The present invention relates generally to methods and apparatus for controlling the flow of gases through compression equipment. More particularly, the present invention relates to methods and apparatus for check valves for compression equipment. Still more particularly, the present invention relates to check valves with rotating closure members.
Reciprocating compressors employ a cyclic process for compressing fluids that involves the suction of low pressure fluid into the compressor, compressing that fluid, and allowing the discharge of pressurized fluid from the compressor. Valves, generally known as check valves, are used to control the suction and discharge of fluids into and out of the compressor.

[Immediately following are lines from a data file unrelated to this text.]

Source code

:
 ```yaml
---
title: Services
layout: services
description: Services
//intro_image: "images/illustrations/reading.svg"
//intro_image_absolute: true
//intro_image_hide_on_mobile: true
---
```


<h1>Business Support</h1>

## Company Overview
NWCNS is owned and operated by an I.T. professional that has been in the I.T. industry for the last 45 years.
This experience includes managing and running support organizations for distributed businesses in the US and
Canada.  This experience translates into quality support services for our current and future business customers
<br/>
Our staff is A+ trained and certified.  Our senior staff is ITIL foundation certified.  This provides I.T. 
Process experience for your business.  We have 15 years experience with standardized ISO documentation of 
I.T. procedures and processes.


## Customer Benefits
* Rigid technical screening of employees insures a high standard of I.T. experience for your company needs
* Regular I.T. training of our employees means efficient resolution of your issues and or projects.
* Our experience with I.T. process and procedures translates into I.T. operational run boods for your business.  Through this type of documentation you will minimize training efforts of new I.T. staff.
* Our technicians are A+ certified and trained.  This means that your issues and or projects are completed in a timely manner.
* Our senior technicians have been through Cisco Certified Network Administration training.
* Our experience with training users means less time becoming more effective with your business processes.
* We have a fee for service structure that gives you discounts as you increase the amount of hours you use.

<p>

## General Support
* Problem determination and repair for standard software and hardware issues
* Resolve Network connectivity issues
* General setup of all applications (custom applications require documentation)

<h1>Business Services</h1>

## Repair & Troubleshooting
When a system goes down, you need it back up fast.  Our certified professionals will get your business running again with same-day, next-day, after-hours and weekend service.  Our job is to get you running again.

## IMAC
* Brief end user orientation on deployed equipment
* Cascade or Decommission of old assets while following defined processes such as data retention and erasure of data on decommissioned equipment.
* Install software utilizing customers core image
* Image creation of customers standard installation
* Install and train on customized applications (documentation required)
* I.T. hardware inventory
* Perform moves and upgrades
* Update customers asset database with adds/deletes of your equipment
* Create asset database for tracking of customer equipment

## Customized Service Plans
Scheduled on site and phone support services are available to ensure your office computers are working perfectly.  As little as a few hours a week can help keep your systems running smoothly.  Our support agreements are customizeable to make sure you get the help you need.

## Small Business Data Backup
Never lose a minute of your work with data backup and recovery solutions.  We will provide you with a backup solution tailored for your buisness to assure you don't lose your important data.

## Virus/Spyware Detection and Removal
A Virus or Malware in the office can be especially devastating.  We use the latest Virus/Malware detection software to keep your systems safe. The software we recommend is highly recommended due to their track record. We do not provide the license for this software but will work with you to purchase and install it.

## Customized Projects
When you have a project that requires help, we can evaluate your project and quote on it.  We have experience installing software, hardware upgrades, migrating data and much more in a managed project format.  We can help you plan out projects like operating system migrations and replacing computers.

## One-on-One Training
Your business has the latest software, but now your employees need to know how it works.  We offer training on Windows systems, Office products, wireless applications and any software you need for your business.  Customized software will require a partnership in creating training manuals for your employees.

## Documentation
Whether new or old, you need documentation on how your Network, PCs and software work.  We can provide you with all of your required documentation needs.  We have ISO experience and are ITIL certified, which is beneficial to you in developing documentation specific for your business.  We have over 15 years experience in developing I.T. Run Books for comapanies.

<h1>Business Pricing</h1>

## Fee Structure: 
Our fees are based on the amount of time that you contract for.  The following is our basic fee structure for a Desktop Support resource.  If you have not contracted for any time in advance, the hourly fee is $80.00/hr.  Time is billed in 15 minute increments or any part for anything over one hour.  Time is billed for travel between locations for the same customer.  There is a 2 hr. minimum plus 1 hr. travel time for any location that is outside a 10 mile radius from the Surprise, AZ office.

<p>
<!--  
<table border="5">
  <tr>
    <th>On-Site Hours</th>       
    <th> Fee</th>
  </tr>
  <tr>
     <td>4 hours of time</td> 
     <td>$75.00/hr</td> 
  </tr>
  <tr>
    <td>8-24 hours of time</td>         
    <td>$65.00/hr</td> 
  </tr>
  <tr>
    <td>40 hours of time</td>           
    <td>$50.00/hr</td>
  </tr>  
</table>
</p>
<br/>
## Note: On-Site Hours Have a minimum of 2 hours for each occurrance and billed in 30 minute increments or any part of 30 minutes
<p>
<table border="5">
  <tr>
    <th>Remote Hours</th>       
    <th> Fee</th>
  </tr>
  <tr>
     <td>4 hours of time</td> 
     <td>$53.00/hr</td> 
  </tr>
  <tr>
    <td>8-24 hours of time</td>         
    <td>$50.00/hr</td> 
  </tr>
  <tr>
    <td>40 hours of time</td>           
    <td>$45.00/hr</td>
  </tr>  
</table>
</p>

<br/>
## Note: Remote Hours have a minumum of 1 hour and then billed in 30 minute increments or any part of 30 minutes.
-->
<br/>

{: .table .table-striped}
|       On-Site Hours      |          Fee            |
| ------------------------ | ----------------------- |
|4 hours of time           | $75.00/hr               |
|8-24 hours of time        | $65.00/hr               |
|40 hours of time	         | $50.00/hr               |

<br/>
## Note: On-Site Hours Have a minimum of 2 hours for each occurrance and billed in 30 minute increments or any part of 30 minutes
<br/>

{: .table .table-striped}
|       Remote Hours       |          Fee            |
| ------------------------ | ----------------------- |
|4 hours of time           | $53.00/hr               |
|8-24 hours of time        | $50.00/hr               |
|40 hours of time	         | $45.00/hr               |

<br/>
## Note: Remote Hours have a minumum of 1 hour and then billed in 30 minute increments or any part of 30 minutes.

Many existing suction and discharge valves for the positive displacement compression equipment consist of plates, springs and seats. The operation of this valve is such that the valve plate lifts up from the seat by the gas forces and the spring forces the valve plate to reseat itself. This action causes the valve parts to flex in a fatiguing manner each time the piston cycles. This fatiguing action limits the life of the valve components to a short duration, typically less than a year. As a result, the suction and discharge valves require frequent maintenance, which amounts to very high cost due to product loss and component replacement cost.
In order to extend the useful life of conventional check valves, designers often seek to minimize the flexing of the component parts. In order to minimize the flexing, the valve lifting height is limited, which also limits the area available for the flow of fluids. Because the area available for flow is a limiting factor in the capacity of the pump, reducing this area often leads to designs utilizing multiple valves. Multiple valves not only increase the initial capital cost of the equipment but also increase the cost of maintenance.
The variables used to design conventional valves are numerous and designers historically rely heavily on empirical and experimental data in determining lifting height and opening pressures. Once a conventional check valve system is designed and built, the operation of those valves is limited to the operating parameters originally selected. Therefore, any change the fluid physical properties, thermodynamic properties and operational procedures may negatively affect the performance of the compression equipment and lead to even shorter life for the check valves.
Thus, there remains a need to develop methods and apparatus for controlling flow through compression equipment that overcome some of the foregoing difficulties while providing more advantageous overall results.